■ RECORDS FOR THIS EXERCISE ■
# # # # # # #

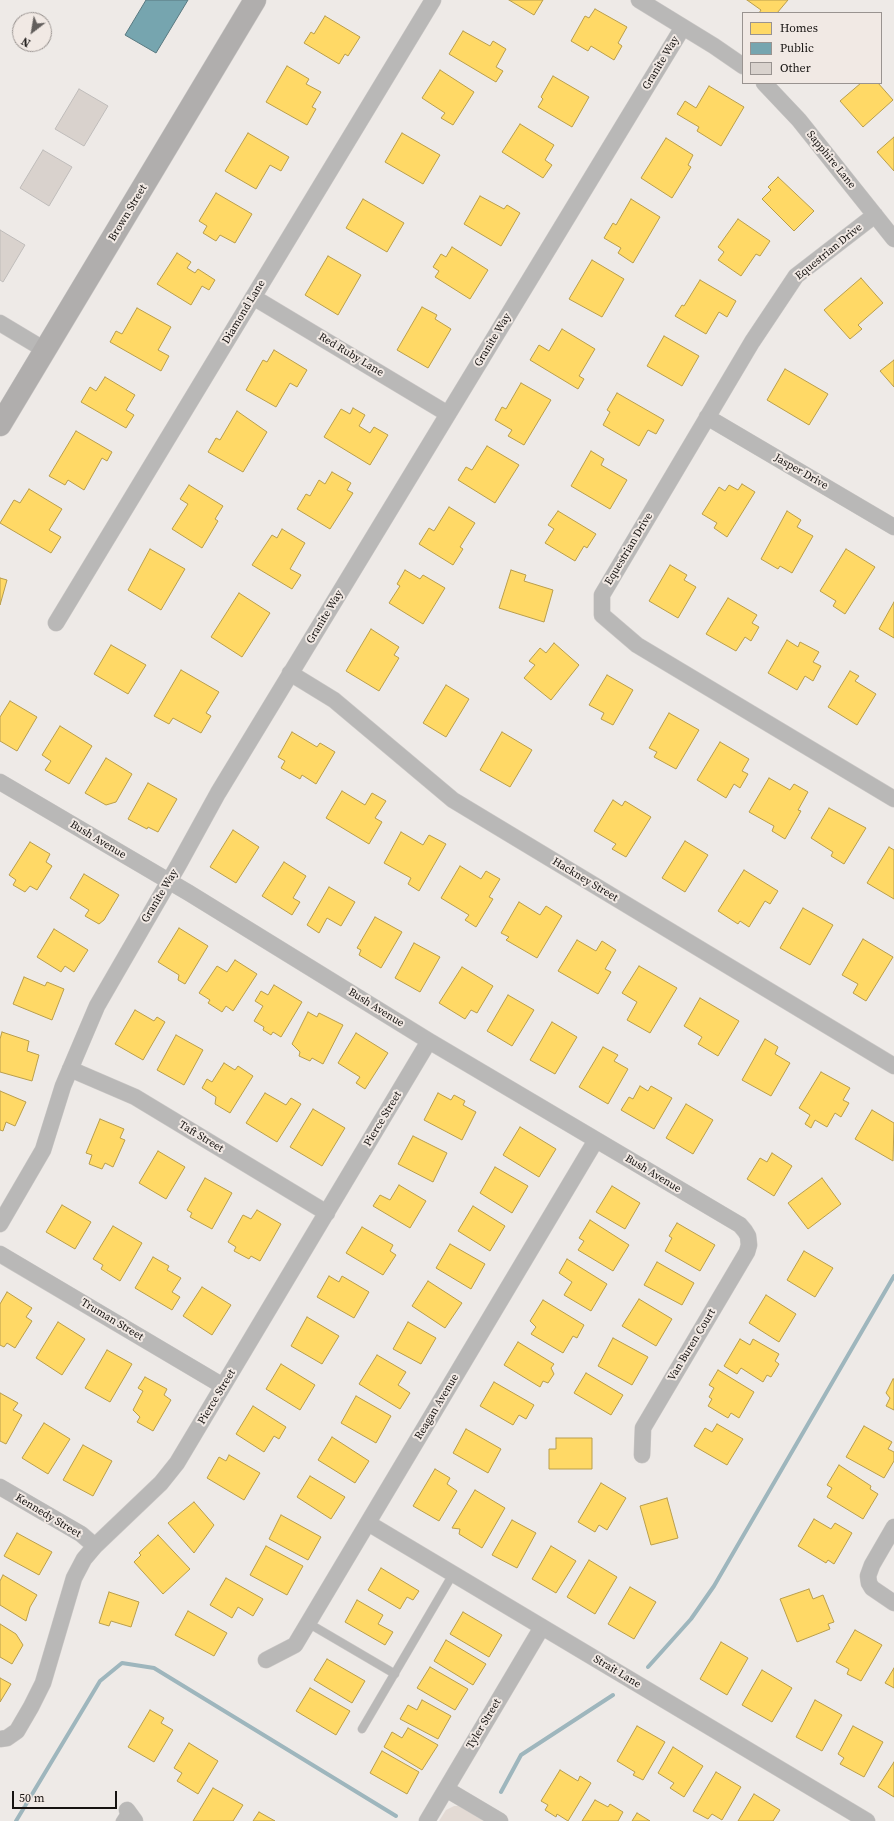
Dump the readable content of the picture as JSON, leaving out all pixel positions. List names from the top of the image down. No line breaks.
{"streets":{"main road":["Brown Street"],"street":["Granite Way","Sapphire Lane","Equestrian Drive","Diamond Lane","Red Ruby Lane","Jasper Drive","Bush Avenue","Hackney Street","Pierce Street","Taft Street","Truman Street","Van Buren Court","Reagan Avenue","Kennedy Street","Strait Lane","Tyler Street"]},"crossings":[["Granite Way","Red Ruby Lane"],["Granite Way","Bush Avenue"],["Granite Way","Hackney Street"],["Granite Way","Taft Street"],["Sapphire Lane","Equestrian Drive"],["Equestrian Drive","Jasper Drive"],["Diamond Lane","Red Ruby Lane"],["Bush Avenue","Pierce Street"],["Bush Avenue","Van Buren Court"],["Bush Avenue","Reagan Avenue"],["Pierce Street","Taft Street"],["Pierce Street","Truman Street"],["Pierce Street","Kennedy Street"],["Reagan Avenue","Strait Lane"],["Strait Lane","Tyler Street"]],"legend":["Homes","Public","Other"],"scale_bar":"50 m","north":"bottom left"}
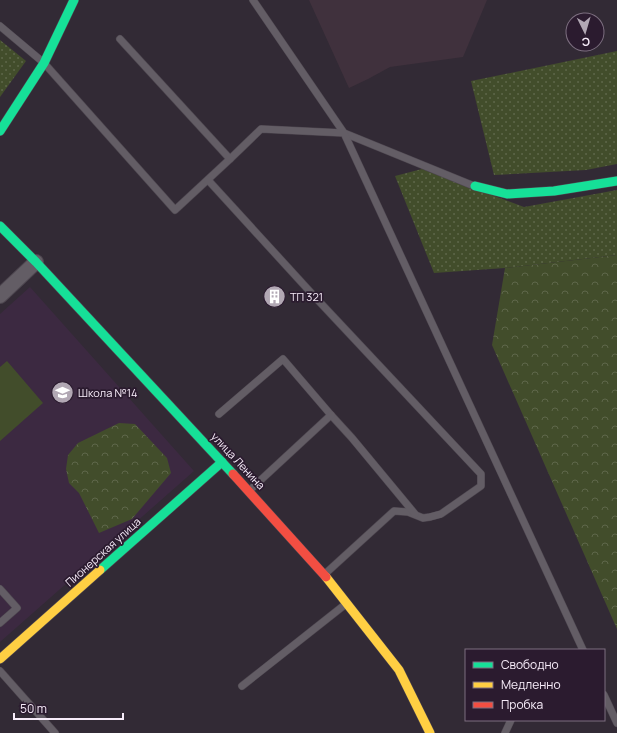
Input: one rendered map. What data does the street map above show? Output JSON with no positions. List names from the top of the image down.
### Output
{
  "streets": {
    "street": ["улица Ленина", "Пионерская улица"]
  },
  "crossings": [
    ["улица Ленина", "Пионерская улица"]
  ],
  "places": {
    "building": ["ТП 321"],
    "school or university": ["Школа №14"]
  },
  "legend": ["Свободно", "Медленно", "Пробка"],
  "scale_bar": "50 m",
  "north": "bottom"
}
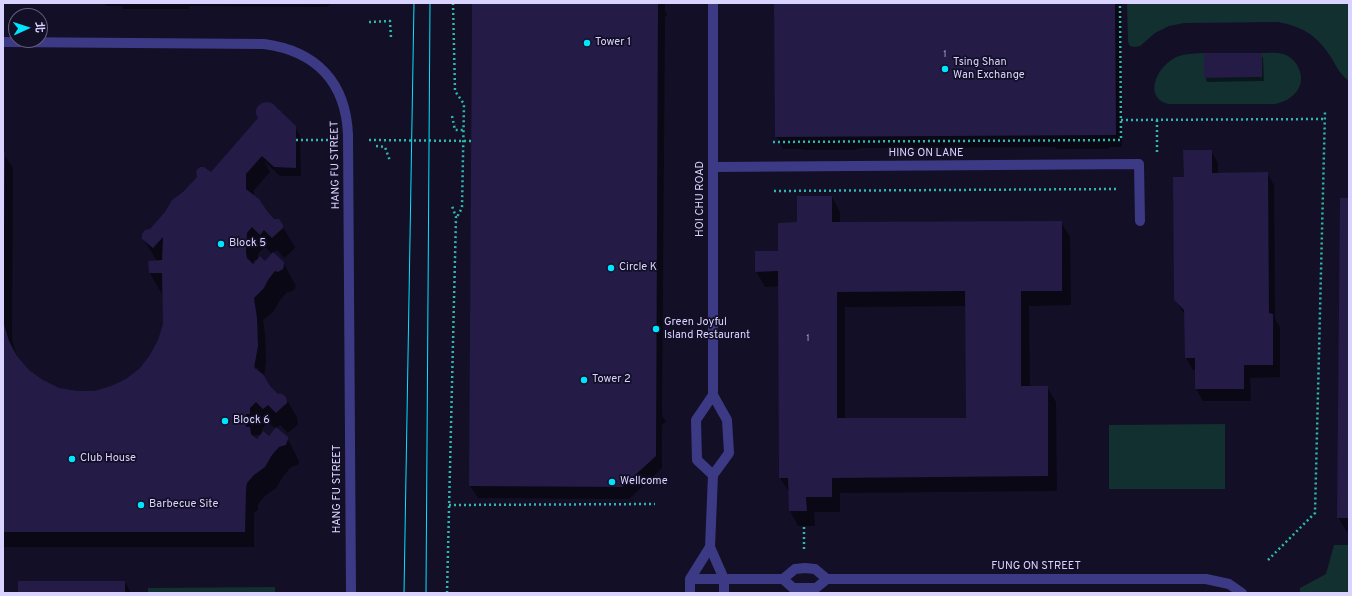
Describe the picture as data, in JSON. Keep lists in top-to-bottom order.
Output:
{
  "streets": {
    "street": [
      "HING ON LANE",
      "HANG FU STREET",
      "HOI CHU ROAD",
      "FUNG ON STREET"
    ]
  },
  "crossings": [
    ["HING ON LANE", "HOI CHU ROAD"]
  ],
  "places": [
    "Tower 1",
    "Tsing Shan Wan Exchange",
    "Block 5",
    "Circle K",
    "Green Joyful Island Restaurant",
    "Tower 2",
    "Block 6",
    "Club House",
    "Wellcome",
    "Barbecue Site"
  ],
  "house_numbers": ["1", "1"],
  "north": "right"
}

# # # # # # #

Repeat the material above verbatim, with no pictures in the output.

Dump the readable content of the picture as JSON, leaving out all pixel positions. List names from the top of the image down. No line breaks.
{"streets":{"main road":["Brown Street"],"street":["Granite Way","Sapphire Lane","Equestrian Drive","Diamond Lane","Red Ruby Lane","Jasper Drive","Bush Avenue","Hackney Street","Pierce Street","Taft Street","Truman Street","Van Buren Court","Reagan Avenue","Kennedy Street","Strait Lane","Tyler Street"]},"crossings":[["Granite Way","Red Ruby Lane"],["Granite Way","Bush Avenue"],["Granite Way","Hackney Street"],["Granite Way","Taft Street"],["Sapphire Lane","Equestrian Drive"],["Equestrian Drive","Jasper Drive"],["Diamond Lane","Red Ruby Lane"],["Bush Avenue","Pierce Street"],["Bush Avenue","Van Buren Court"],["Bush Avenue","Reagan Avenue"],["Pierce Street","Taft Street"],["Pierce Street","Truman Street"],["Pierce Street","Kennedy Street"],["Reagan Avenue","Strait Lane"],["Strait Lane","Tyler Street"]],"legend":["Homes","Public","Other"],"scale_bar":"50 m","north":"bottom left"}
Input: one rendered map. What data does the street map above show? Output JSON with no positions. List names from the top of the image down.
### Output
{
  "streets": {
    "street": ["улица Ленина", "Пионерская улица"]
  },
  "crossings": [
    ["улица Ленина", "Пионерская улица"]
  ],
  "places": {
    "building": ["ТП 321"],
    "school or university": ["Школа №14"]
  },
  "legend": ["Свободно", "Медленно", "Пробка"],
  "scale_bar": "50 m",
  "north": "bottom"
}
Describe the picture as data, in JSON. Keep lists in top-to-bottom order.
Output:
{
  "streets": {
    "street": [
      "HING ON LANE",
      "HANG FU STREET",
      "HOI CHU ROAD",
      "FUNG ON STREET"
    ]
  },
  "crossings": [
    ["HING ON LANE", "HOI CHU ROAD"]
  ],
  "places": [
    "Tower 1",
    "Tsing Shan Wan Exchange",
    "Block 5",
    "Circle K",
    "Green Joyful Island Restaurant",
    "Tower 2",
    "Block 6",
    "Club House",
    "Wellcome",
    "Barbecue Site"
  ],
  "house_numbers": ["1", "1"],
  "north": "right"
}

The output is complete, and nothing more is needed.